The business performance of life insurers, Pensionskassen and pension funds was characterised last year by the large difference between single premium (-18 percent) and regular premium (+0.6 percent) contracts. Single premium business is usually subject to greater fluctuations. In 2019, life insurers still recorded a 37 percent increase here. 

Interest rate level and inflation as reasons for development at life insurers

There were two main reasons for the development of business in life insurance: The normalisation of interest rates means that customers now have more investment alternatives. "Meanwhile, the increased cost of living due to inflation means that many people are putting less money into their retirement savings", Rollinger said. 

In 2022, company pension plans, especially direct insurance policies, performed better than private pension plans. Their new business increased by 13 percent to a solid 650,000 contracts. On balance, contributions to company pension plans climbed by 3.7 percent to EUR 20.3 billion. In light of unfavourable conditions, such as the statutory 100-percent guarantee and the renewed reduction in the maximum actuarial interest rate of 0.25 percent, the situation was different for the Riester Pension. The resulting decline in the number of providers led to a 60-percent drop in new business.  

Property and casualty insurance in the black

Property and casualty insurance was in the black in 2022. Revenues increased by 4 percent, while expenditures decreased by 5.6 percent. The bottom line was an underwriting profit of five percent. Rollinger cited the high inflation of almost 8 percent, which was reflected in almost all lines of property and casualty insurers, such as rising costs for replacement car parts and higher prices for building materials, as the reason for the merely moderate decrease in expenses compared to the record claims year of 2021. 

In private health insurance, insurance benefits paid reached a level of around EUR 33 billion (+3.8 percent). The portfolio of comprehensive and supplementary insurance policies increased by almost 600,000 to a total of 37.8 million (+1.6 percent).  

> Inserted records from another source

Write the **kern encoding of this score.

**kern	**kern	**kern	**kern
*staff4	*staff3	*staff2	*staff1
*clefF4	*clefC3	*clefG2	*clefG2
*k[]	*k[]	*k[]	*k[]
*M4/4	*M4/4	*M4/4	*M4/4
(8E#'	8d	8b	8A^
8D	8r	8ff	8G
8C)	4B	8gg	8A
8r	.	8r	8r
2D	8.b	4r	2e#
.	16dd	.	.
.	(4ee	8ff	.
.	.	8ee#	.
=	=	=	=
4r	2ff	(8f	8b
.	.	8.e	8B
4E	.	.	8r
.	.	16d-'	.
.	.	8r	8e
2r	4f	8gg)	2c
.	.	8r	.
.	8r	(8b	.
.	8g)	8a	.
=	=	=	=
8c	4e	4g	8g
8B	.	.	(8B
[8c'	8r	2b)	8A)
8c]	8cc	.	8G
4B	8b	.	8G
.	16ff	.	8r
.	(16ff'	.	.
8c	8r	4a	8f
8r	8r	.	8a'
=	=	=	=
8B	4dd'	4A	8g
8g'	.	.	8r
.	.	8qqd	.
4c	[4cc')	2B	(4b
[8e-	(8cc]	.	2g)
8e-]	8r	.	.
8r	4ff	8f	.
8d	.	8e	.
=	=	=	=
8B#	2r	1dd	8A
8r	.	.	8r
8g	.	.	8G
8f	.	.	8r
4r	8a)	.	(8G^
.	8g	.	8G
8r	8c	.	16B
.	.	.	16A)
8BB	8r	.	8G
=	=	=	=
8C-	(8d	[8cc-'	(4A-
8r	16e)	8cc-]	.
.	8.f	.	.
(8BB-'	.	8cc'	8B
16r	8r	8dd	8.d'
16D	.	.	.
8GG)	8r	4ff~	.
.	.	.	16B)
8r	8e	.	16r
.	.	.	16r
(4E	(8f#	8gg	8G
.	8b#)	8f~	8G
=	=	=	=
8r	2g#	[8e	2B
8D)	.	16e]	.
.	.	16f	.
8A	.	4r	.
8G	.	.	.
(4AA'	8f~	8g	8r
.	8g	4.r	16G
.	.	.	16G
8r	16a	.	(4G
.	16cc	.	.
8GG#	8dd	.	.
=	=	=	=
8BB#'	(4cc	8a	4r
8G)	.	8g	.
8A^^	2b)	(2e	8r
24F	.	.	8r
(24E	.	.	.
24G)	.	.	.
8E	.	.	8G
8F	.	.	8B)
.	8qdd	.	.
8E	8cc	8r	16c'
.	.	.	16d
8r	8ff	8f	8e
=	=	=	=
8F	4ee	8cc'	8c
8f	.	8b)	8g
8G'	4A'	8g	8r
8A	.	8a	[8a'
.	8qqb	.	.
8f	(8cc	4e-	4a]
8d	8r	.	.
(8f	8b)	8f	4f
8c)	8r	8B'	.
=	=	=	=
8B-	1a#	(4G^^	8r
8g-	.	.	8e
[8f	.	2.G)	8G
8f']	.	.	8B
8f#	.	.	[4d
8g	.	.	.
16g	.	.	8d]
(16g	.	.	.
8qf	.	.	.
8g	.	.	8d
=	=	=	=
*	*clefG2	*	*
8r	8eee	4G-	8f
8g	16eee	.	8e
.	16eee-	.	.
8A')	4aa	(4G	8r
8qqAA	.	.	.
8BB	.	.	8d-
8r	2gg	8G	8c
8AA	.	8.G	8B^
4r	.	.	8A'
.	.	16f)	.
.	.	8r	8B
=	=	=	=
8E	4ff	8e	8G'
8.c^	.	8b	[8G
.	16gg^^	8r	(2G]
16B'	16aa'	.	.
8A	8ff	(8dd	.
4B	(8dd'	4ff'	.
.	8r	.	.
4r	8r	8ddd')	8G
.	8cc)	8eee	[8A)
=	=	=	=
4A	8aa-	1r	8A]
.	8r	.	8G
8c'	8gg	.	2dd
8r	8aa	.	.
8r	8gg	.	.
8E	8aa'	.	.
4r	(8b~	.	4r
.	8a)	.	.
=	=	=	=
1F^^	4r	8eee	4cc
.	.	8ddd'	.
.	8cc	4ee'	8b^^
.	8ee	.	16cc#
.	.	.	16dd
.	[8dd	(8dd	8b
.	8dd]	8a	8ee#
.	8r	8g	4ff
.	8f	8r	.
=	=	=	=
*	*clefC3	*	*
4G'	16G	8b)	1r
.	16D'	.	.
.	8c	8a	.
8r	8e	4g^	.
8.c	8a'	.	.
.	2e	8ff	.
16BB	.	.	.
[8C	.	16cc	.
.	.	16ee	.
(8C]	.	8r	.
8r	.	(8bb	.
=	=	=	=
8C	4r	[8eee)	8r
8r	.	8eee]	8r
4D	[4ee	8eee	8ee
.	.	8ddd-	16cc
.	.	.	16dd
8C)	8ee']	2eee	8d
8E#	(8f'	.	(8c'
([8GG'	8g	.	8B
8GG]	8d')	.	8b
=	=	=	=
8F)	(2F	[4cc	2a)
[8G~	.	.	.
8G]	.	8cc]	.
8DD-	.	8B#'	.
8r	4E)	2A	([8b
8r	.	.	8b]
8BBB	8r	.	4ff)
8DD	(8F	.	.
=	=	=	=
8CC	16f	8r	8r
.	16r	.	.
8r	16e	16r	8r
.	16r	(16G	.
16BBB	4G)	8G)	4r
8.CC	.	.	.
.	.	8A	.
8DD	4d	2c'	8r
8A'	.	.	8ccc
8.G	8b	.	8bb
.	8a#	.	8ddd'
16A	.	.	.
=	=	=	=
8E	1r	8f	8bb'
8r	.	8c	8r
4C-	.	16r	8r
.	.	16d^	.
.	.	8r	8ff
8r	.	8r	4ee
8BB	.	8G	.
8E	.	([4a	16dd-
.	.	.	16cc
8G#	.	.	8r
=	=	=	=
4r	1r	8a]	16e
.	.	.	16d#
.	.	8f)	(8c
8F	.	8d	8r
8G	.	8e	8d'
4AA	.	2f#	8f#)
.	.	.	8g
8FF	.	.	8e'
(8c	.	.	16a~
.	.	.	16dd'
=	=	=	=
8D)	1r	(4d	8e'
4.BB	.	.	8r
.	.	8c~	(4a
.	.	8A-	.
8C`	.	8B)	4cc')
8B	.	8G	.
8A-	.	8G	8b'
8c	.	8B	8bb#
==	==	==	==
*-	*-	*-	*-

Insurance industry expects three percent premium growth for 2023

For the current financial year 2023, German insurers again expect premium growth of around three percent. Developments in the various business areas are likely to vary: 

In life insurance, GDV expects premiums to remain stable in an uncertain environment. The development of interest rates is likely to boost business here, while the overall economic trend will put the brakes on it. 

In property and casualty insurance, the Association also expects two opposing effects in 2023. On the one hand, inflation is likely to continue to be reflected in insurance sums and premiums. On the other, strong competition and the tough financial situation of many households are likely to dampen the development of contributions. Overall, composite insurers expect premium growth of six percent. 

Private health insurers expect premiums to rise by 3.5 percent in the current financial year.  

"If you consider the difficult general conditions - the war in the Ukraine with all its dramatic consequences for the global economy, especially the continuing inflation - then this is a realistic forecast for 2023", GDV President Rollinger said.